Proose also has limited (5,000 character maximum) support for the unofficial Google Translate Java API.
Proose is based on Prudence, the
RESTful web platform for the JVM. It was inspired by the need for a server-side
implementation of Readability.js
Goose seems to be the best one in any language; Proose exposes it via a web services API
written primarily in a few lines of server-side JavaScript running on top of Prudence.
To use it, you'll need the JavaScript-enabled edition of Prudence (v1.1). You'll need to install the proose
source in your instance's applications
directory, and install or link the included jar dependencies (located in libraries
in the repo) in the instance's libraries
directory. These are the dependencies:
- Goose: (http://github.com/jiminoc/goose)

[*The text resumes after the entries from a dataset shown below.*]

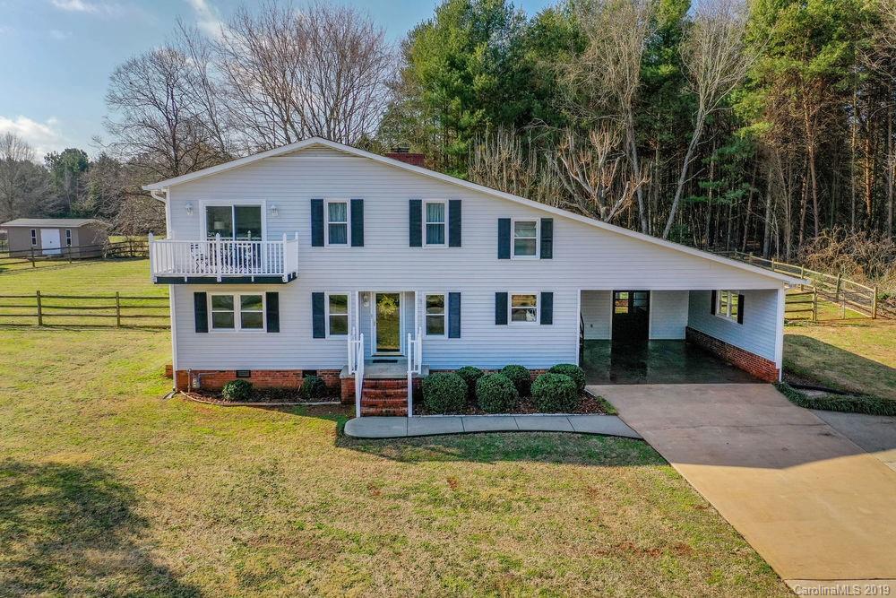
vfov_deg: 46.4
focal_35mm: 28
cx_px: 448
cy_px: 299
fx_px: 697
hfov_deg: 65.5
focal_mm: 10.26
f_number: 3.5
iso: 100
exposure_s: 1/80
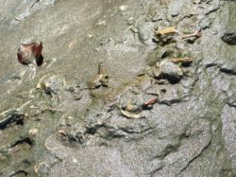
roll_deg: +12.6
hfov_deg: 40.5
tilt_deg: -41.8
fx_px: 313
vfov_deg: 30.9
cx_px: 70
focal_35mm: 46
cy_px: 133
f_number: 2.2
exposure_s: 1/1799
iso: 32
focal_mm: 4.15
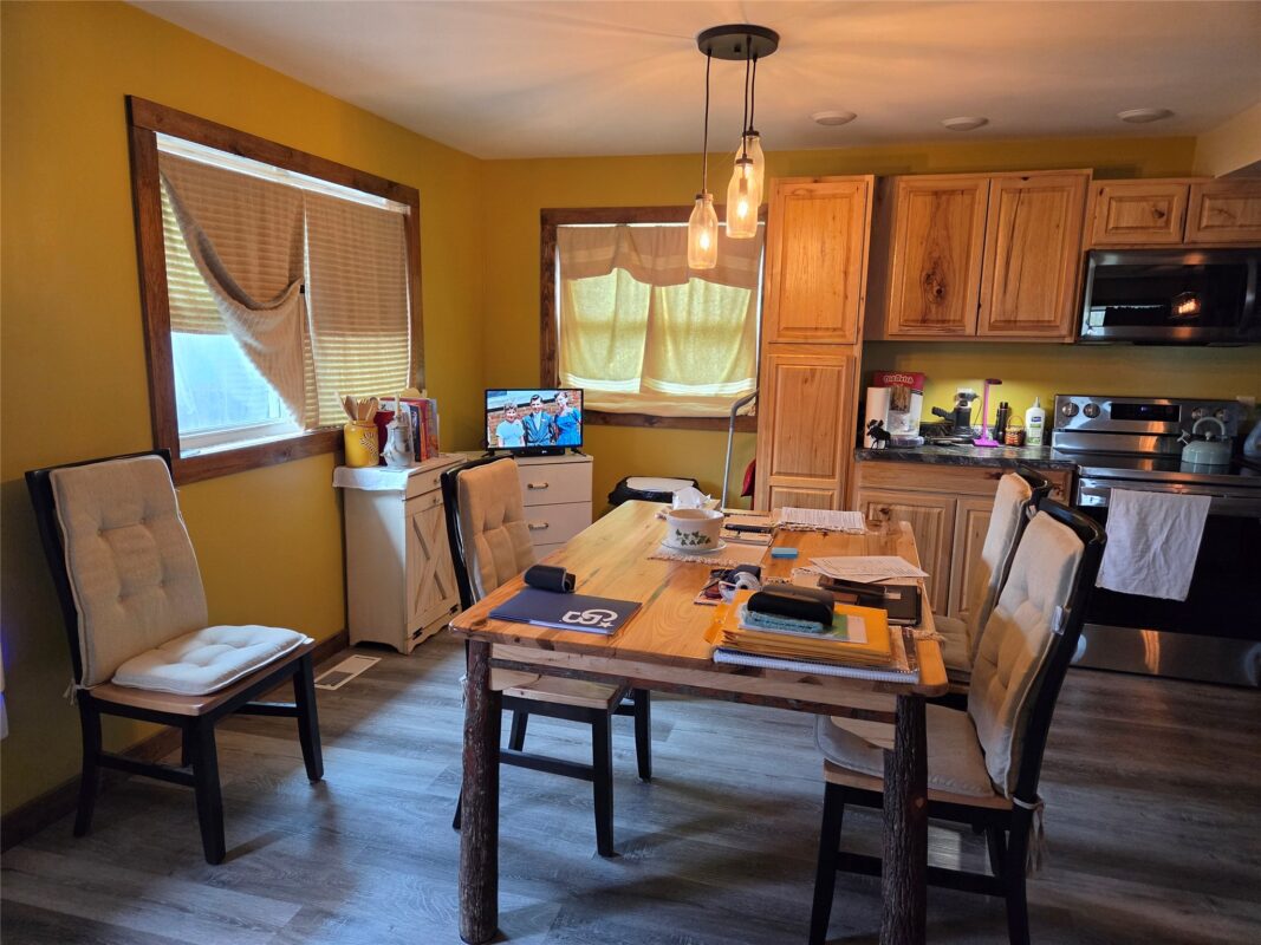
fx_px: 838
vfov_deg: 58.9
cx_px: 630
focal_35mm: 23
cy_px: 472
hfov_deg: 73.9
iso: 320
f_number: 1.8
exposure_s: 1/120
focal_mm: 5.4
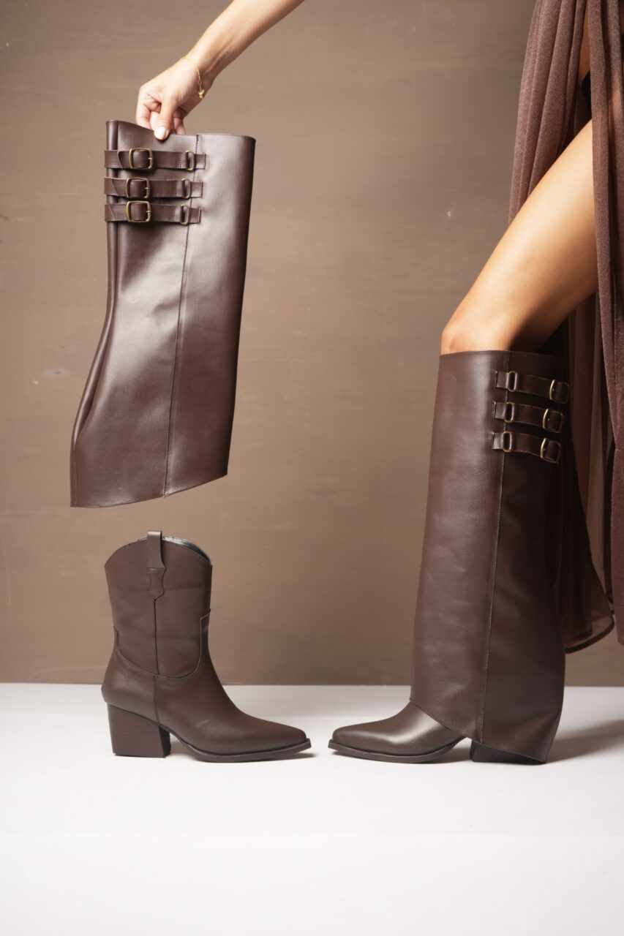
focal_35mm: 50
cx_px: 312
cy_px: 468
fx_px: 1300
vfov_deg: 39.6
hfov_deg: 27.0
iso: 400
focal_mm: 50
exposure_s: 1/125
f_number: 7.1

- MongoDB/Rhino integration (http://code.google.com/p/mongodb-rhino/) (Note: used only for the included JSON class. Prior to version 1.1, these jars were included in Prudence, but were since moved out of it.)
- JSoup: (http://jsoup.org/packages/jsoup-1.4.1.jar)
- (Optional) Google Translate Java API: (http://code.google.com/p/google-api-translate-java/downloads/list)
Once it's up and running, it will return a JSON representation of the main text of the URI you give it within an HTTP POST containing your request data in JSON format:
curl -i -H "Accept: application/json" -X POST -d '{"uri": "http://threecrickets.com/prudence/rest/"}' http://localhost:8080/proose/page/
{
"title": "Prudence: Scalable REST/JVM Web Development Platform",
"text": "There's a lot of buzz about REST, but also a lot confusion about what it is and what it's good for. This essay attempts to convey REST's simple essence. Let's start, then, not at REST, but at an attempt to create a new architecture for building scalable applications. Our goals are for it to be minimal, straightforward, and still have enough features to be productive. We want to learn some lessons from the failures of other, more elaborate and complete architectures. ..."
}
curl -i -H "Accept: application/json" -X POST -d '{"uri": "http://threecrickets.com/prudence/legal/", "source_language": "en", "target_language": "fr"}' http://localhost:8080/proose/page/
{
"title": "Licence et les marques - Prudence: REST Scalable / Plate-forme de développement Web JVM - Trois grillons",
"text": "Prudence vous est fourni sous la licence GNU Lesser General Public License version 3.0.\n\nEn outre, nous voulons mentionner expressément que les grillons Trois LLC, le titulaire du droit d'auteur que de tout le code source, n'a pas l'intention de libérer les futures versions du projet Prudence open source sous plusieurs licences restrictives, telles que la GPL. Si nous changeons la licence de nouveau dans l'avenir, il ne pouvait être pour une licence moins restrictive (comme Apache Public License).\n\nNotez que cet accord ne couvre pas les bibliothèques redistribués tiers. Les bibliothèques vous sont fournis à des fins de commodité, mais restent sous leurs licences respectives, qui sont reproduites dans les «licences / *" fichiers. Pour les demandes d'autorisation spéciales, s'il vous plaît contacter Trois grillons LLC."
}